2/28/2013 | By Matthew Bechard
Walter offered his thoughts on some of the key policy issues currently facing the REIT industry. He said there are three major policy items facing U.S. REITs at the moment: treatment of non-U.S. investors in U.S. real estate; ensuring that brick-and- mortar and online retailers are treated equally from a sales tax perspective; and beginning the discussion to the government’s terrorism reinsurance backstop program.
Walter also discussed his outlook for REIT fundamentals and the commercial real estate recovery. When it comes to REIT fundamentals, Walter said REITs are doing well overall.
“Despite the fact that we’ve had somewhat slower economic growth than we all would have liked to have seen, the reality is that the fundamentals across all real estate sectors are very good, bottom-line cash flows are all going up and I think that we feel it’s going to continue for the next several years,” he said.

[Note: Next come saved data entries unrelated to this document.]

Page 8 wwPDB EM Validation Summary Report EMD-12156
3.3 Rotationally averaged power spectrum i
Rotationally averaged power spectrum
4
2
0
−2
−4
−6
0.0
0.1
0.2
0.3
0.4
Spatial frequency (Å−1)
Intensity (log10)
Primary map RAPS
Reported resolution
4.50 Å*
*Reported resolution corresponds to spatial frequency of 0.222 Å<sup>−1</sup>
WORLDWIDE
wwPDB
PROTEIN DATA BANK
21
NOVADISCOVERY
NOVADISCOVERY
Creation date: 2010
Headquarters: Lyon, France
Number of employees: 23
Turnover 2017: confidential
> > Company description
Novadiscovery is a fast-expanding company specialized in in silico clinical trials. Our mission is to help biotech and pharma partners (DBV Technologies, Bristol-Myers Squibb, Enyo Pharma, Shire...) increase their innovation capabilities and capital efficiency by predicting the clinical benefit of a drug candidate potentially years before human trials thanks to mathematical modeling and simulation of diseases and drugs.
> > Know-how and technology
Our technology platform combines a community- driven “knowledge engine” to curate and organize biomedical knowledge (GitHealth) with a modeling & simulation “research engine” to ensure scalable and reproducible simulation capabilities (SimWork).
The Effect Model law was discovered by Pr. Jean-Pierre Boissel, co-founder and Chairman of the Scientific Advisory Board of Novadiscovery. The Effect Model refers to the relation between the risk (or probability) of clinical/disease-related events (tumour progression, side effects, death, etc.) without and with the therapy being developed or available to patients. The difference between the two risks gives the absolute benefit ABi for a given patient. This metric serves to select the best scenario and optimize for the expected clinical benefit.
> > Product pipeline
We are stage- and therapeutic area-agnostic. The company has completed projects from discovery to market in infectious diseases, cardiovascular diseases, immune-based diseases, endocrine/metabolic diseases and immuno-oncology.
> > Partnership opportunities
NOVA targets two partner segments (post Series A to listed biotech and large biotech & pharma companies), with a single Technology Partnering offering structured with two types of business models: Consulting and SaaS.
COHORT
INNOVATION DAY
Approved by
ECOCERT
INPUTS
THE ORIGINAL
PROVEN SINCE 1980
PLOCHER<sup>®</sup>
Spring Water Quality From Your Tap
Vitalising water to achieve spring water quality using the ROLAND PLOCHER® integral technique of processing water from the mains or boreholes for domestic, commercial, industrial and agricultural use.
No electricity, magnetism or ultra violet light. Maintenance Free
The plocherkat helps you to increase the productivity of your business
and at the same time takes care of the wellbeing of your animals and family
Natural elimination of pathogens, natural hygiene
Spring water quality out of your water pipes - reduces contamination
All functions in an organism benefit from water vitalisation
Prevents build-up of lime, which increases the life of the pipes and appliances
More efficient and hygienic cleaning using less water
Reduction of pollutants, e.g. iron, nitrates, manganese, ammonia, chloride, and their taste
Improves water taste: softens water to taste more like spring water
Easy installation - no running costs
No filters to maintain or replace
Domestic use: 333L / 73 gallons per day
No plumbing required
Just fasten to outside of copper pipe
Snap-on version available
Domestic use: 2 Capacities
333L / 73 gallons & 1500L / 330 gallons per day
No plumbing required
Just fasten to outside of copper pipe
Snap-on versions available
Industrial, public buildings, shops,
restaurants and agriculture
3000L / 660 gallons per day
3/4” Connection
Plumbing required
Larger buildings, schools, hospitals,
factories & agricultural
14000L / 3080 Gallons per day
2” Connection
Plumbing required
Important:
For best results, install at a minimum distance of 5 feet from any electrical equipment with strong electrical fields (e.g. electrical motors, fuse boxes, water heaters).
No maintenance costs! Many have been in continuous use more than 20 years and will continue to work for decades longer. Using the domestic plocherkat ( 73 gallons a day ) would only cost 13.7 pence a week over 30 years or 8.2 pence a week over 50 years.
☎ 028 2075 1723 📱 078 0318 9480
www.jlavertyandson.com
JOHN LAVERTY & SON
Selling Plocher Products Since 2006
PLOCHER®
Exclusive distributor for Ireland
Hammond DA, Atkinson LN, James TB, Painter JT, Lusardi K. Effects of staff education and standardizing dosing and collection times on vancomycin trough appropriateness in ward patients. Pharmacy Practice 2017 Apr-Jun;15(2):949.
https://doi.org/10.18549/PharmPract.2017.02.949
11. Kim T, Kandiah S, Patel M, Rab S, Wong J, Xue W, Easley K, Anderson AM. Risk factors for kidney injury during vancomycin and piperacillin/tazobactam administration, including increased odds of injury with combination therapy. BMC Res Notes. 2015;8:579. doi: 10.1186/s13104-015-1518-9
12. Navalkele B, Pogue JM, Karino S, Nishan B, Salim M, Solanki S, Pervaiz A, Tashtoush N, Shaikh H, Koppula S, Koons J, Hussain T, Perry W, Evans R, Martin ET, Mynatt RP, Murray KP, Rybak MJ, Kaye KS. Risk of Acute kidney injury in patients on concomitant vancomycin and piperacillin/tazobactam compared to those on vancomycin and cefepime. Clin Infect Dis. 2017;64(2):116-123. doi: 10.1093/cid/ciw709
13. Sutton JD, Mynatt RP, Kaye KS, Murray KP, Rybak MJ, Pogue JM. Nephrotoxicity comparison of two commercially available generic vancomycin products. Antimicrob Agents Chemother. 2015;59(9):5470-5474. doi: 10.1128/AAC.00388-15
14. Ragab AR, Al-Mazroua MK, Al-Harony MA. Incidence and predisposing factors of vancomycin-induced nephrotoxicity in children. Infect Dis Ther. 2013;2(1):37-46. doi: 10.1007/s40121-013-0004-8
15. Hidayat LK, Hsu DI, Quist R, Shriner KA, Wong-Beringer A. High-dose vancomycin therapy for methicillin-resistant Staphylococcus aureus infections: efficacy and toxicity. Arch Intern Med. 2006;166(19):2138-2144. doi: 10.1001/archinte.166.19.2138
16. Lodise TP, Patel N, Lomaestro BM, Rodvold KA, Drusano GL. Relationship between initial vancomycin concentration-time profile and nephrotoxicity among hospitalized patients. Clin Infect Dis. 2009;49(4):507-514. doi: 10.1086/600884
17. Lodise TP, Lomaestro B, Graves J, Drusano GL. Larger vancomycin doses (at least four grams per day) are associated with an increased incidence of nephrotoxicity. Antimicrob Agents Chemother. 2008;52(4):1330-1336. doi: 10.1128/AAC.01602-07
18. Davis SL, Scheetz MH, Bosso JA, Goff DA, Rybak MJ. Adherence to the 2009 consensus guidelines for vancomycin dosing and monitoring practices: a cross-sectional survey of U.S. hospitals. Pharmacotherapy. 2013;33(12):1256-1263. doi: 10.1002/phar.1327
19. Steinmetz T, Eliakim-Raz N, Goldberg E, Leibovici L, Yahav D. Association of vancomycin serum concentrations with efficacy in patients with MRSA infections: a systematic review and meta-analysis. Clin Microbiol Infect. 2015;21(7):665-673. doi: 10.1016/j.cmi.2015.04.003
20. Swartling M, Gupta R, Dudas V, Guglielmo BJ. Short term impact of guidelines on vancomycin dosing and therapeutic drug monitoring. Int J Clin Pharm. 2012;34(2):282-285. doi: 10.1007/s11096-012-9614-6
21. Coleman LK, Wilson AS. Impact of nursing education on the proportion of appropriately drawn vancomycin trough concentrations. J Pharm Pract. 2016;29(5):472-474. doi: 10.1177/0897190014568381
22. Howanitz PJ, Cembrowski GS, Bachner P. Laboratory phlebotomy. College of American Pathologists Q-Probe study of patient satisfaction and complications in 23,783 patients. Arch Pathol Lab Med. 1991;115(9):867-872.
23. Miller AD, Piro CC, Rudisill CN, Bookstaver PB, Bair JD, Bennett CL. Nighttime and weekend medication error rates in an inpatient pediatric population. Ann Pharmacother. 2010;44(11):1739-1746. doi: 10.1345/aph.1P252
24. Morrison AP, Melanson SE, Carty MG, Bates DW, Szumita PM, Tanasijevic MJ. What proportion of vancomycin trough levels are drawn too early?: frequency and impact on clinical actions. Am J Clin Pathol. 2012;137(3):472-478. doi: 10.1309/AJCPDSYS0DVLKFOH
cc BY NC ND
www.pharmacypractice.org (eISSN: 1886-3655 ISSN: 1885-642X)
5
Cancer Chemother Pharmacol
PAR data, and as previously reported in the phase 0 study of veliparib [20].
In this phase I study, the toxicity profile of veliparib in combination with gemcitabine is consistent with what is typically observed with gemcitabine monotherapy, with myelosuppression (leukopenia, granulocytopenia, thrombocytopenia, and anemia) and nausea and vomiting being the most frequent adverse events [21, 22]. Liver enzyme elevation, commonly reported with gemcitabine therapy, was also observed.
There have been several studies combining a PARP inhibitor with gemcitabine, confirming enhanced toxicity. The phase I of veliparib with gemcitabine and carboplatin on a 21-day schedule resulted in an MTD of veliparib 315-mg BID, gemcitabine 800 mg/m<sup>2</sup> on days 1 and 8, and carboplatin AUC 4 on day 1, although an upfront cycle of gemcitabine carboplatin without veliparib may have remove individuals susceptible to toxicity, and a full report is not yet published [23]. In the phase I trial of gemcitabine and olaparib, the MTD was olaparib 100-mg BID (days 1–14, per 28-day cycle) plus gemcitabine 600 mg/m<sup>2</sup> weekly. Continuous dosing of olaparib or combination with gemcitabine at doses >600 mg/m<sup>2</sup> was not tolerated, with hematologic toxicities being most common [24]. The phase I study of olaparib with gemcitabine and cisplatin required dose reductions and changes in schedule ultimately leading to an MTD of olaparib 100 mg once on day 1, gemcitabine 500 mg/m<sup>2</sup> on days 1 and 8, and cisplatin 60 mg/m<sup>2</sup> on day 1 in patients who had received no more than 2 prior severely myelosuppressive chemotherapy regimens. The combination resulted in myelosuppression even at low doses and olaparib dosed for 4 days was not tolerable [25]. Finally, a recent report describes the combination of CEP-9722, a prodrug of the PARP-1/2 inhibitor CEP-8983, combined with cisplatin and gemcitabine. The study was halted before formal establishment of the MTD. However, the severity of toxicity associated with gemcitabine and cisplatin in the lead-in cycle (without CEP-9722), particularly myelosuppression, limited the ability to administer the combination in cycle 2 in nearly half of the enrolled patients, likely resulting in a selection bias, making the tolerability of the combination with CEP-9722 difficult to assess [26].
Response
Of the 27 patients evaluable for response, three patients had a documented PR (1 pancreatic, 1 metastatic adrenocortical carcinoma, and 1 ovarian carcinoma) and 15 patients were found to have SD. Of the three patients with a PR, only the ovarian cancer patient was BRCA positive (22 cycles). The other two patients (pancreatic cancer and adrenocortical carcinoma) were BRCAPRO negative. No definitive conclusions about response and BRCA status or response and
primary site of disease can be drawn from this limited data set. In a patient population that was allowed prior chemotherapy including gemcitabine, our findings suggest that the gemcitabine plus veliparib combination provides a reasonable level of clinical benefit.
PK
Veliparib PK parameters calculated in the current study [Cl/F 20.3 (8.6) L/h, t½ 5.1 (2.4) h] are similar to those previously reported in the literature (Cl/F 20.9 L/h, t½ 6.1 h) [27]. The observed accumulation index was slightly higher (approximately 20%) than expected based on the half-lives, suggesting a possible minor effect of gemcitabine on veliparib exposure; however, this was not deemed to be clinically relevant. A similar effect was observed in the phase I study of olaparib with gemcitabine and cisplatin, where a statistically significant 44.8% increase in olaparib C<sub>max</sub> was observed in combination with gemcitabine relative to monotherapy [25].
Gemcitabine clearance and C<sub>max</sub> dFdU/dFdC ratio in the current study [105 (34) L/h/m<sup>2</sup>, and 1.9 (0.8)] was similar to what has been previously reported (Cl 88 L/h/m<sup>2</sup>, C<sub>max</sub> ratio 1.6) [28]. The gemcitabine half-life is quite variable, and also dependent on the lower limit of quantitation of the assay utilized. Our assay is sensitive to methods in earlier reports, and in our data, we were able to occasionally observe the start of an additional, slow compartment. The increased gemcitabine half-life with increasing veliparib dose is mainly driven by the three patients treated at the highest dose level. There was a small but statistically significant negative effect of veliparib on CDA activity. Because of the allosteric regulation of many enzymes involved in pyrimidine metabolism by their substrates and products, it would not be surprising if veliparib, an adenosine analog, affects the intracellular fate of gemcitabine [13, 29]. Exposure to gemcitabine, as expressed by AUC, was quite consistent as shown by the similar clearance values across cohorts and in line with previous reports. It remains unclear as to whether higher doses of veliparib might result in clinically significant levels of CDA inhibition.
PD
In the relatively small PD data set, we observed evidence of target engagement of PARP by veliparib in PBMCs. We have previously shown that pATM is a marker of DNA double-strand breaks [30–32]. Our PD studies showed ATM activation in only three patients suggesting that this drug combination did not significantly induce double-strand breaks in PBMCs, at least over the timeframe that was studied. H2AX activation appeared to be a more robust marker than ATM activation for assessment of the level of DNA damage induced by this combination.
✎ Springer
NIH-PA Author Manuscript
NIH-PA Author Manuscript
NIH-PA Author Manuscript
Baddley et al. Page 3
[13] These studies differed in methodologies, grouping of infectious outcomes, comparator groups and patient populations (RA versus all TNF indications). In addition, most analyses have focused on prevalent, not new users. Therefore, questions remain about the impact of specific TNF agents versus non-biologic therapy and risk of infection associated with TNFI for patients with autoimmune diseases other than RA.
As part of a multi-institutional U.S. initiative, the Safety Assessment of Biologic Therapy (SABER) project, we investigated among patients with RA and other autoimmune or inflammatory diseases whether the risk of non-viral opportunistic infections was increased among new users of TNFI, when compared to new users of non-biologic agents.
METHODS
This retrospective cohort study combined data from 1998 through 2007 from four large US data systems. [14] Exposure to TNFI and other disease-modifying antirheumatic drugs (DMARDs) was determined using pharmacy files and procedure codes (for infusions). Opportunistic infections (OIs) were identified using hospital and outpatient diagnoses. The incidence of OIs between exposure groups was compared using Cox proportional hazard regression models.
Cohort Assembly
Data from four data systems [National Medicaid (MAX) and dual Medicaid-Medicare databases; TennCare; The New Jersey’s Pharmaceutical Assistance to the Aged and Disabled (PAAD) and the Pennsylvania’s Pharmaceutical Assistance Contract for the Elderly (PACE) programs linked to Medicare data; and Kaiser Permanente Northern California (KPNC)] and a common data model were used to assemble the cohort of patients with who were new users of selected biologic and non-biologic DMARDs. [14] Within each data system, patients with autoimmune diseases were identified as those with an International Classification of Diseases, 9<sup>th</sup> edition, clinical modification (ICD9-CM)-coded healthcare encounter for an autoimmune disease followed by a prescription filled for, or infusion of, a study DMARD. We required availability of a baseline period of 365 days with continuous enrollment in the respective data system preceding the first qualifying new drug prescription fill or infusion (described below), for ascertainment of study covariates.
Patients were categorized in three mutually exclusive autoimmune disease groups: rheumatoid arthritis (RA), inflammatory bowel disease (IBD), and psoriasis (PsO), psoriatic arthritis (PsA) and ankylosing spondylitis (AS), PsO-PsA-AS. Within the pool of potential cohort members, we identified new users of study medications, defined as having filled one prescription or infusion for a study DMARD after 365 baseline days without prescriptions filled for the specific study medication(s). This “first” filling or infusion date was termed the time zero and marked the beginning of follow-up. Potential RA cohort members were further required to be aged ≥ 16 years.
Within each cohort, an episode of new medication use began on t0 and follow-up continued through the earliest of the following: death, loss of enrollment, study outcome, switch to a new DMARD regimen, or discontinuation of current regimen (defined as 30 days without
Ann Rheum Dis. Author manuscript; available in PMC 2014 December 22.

While the recovery efforts from the recession have been slower than some would have liked, Walter said there are some benefits to a modest recovery. For example, the slow recovery should translate into an extended cycle across all sectors. With lower GDP growth, Walter said most sectors are experiencing lower supply growth, too.
“If supply grows more slowly and with demand continuing to grow that should naturally lead to a longer cycle in most sectors” he pointed out.
As the real estate industry benefits from its ability to acquire affordable equity and debt, Walter said he has noticed a change in how companies are using their capital. The bulk of the capital being issued in 2009 and 2010 was intended to address liquidity issues and repair balance sheets, according to Walter. However, he said today’s capital raises are primarily intended to use equity to grow and build companies, usually via acquisitions. On the debt side, he said most REITs are moving to extend their maturities and lock in low interest rates.